Gold sales set to increase this Akshaya Tritiya

  • Nachiket Kelkar, Mumbai
  • Updated: May 06, 2016 23:34 IST
Akshaya Tritiya is considered an auspicious day for purchasing gold, and falls on Monday this year. (Shutterstock)

Gold sales are likely to go up on Akshaya Tritiya this year, inspite of the rise in prices of the precious metal, as there is a lot of pent up demand in the market following the recent 45-day strike, according to jewellers and market analysts.

Akshaya Tritiya is considered an auspicious day for purchasing gold, and falls on Monday this year.

Sales pick up 10-20% every year on Akshaya Tritiya.

This year, it is even more important for the industry, which is recovering from losses due to the countrywide strike by jewellers in protest against the 1% excise duty announced in Budget 2016. The industry is estimated to have incurred losses of over Rs 50,000 crore during the period.

Gold is considered a safe asset and has long been the favoured investment destination for Indian households. This year though, Gudi Padwa, celebrated mostly in Maharashtra, saw lacklustre activity as stores remained closed. With jewellers back in business again, consumers are seen returning to shops for gold coins and jewellery.

“Since jewellery shops were shut, consumers couldn’t purchase gold.

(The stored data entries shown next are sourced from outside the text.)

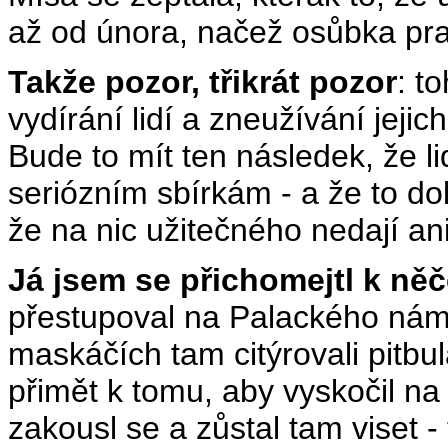
až od února, načež osůbka pra
Takže pozor, třikrát pozor
: t
vydírání lidí a zneužívání jeji
Bude to mít ten následek, že l
seriózním sbírkám - a že to do
že na nic užitečného nedají an
Já jsem se přichomejtl k ně
přestupoval na Palackého náměs
maskáčích tam citýrovali pitbul
přimět k tomu, aby vyskočil na
zakousl se a zůstal tam viset -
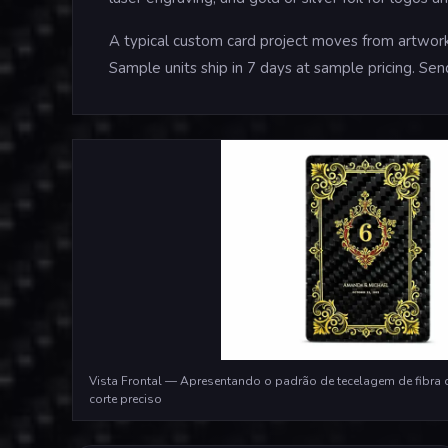
A typical custom card project moves from artwork 
Sample units ship in 7 days at sample pricing. Sen
Vista Frontal — Apresentando o padrão de tecelagem de fibra d
corte preciso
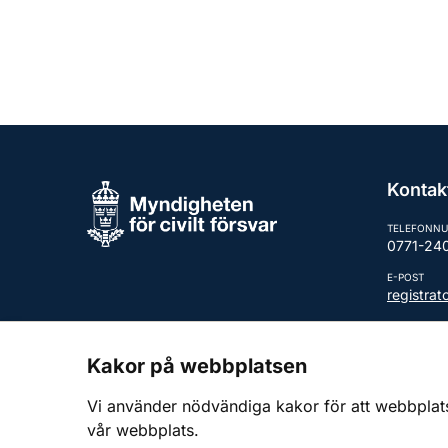
Kontak
TELEFONN
0771-24
E-POST
registra
Fler kont
Kakor på webbplatsen
Vi använder nödvändiga kakor för att webbplatsen
vår webbplats.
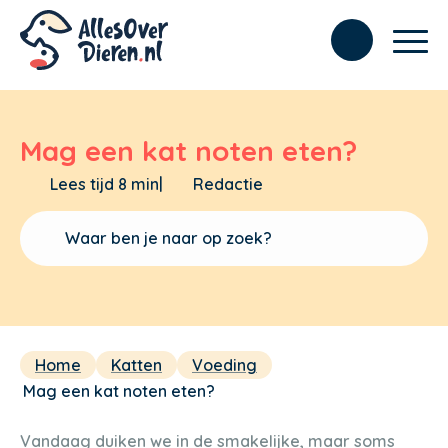
Mag een kat noten eten?
Lees tijd 8 min
|
Redactie
Home
Katten
Voeding
Mag een kat noten eten?
Vandaag duiken we in de smakelijke, maar soms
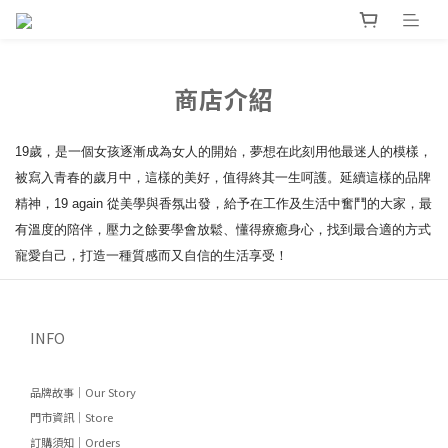
商店介紹
19歲，是一個女孩逐漸成為女人的開始，夢想在此刻用他最迷人的模樣，
被寫入青春的歲月中，這樣的美好，值得終其一生呵護。延續這樣的品牌
精神，19 again 從美學與香氛出發，給予在工作及生活中奮鬥的大家，最
有溫度的陪伴，壓力之餘要學會放鬆、懂得療癒身心，找到最合適的方式
寵愛自己，打造一種質感而又自信的生活享受！
INFO
品牌故事｜Our Story
門市資訊｜Store
訂購須知｜Orders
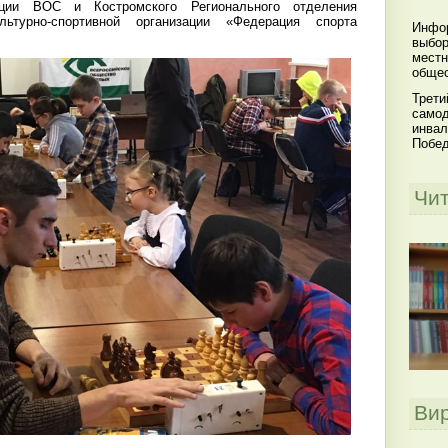
ации ВОС и Костромского Регионального отделения
льтурно-спортивной организации «Федерация спорта
Инфор
выбор
местн
общес
Трети
самод
инвал
Побе
Чи
Ви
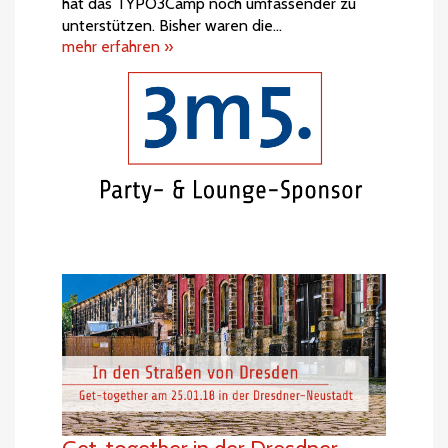
hat das TYPO3Camp noch umfassender zu
unterstützen. Bisher waren die…
mehr erfahren »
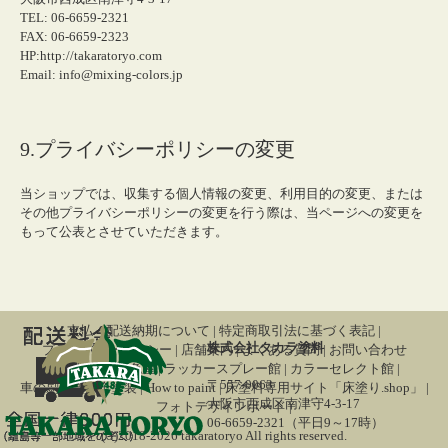
TEL: 06-6659-2321
FAX: 06-6659-2323
HP:http://takaratoryo.com
Email: info@mixing-colors.jp
9.プライバシーポリシーの変更
当ショップでは、収集する個人情報の変更、利用目的の変更、または
その他プライバシーポリシーの変更を行う際は、当ページへの変更を
もって公表とさせていただきます。
支払・配送納期について
|
特定商取引法に基づく表記
|
株式会社タカラ塗料
プライバシーポリシー
|
店舗案内
|
よくある質問
|
お問い合わせ
関連サイト
調色屋
|
ラッカースプレー館
|
カラーセレクト館
|
〒557-0063
車の刷毛塗り全塗装
|
How to paint
|
床塗料専用サイト「床塗り.shop」
|
大阪市西成区南津守4-3-17
フォトデザインボード
|
06-6659-2321（平日9～17時）
(C)2018-2026 takaratoryo All rights reserved.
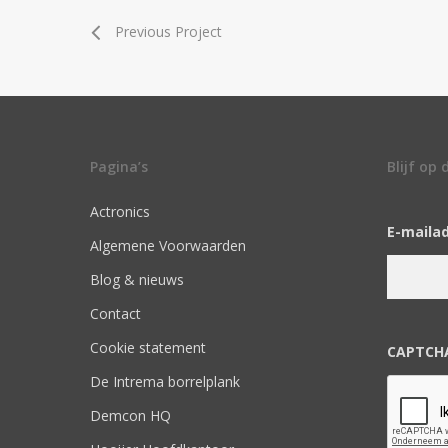
Previous Project
Pagina’s
Blijf op
Actronics
E-maila
Algemene Voorwaarden
Blog & nieuws
Contact
Cookie statement
CAPTCH
De Intrema borrelplank
Demcon HQ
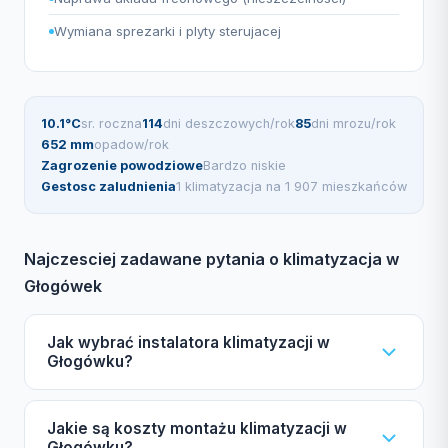
Wymiana sprezarki i plyty sterujacej
10.1°C
sr. roczna
114
dni deszczowych/rok
85
dni mrozu/rok
652 mm
opadow/rok
Zagrozenie powodziowe
Bardzo niskie
Gestosc zaludnienia
1 klimatyzacja na 1 907 mieszkańców
Najczesciej zadawane pytania o klimatyzacja w
Głogówek
Jak wybrać instalatora klimatyzacji w
Głogówku?
Wybierając instalatora klimatyzacji w Głogówku,
Jakie są koszty montażu klimatyzacji w
zwróć uwagę na certyfikat F-gazowy UDT,
Głogówku?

The mood is positive now and we expect sales to rise 10% this year,” said Sreedhar GV, chairman, India Gems and Jewellery Trade Federation.

“The entire retail jewellery industry looks forward to this day every year, but this year it’s extra special due to the strike,” said Saurabh Gadgil, CMD, PNG Jewellers.

Gold prices rallied in the last few months and hit Rs 31,000 per 10 gram earlier this week, tracking a rally in the global market, where prices crossed $1,300 an ounce to hit a 15-month high. Prices have risen amid continued global growth worries, which prompted the US Federal Reserve to leave interest rates unchanged last month, and a weak US dollar.

According to analysts, there could be some correction in gold prices in the near-term due to the recent rally, but it could hit fresh highs by December, given the weakness in other asset classes, including real estate and stocks, and global economic uncertainties.

“Globally interest rates are close to zero. Japan and Europe are infusing liquidity, and the fear of US Fed raising rates quickly, too, have receded. This is a perfect recipe for gold to rally,” said Kishore Narne, commodities head at brokerage Motilal Oswal.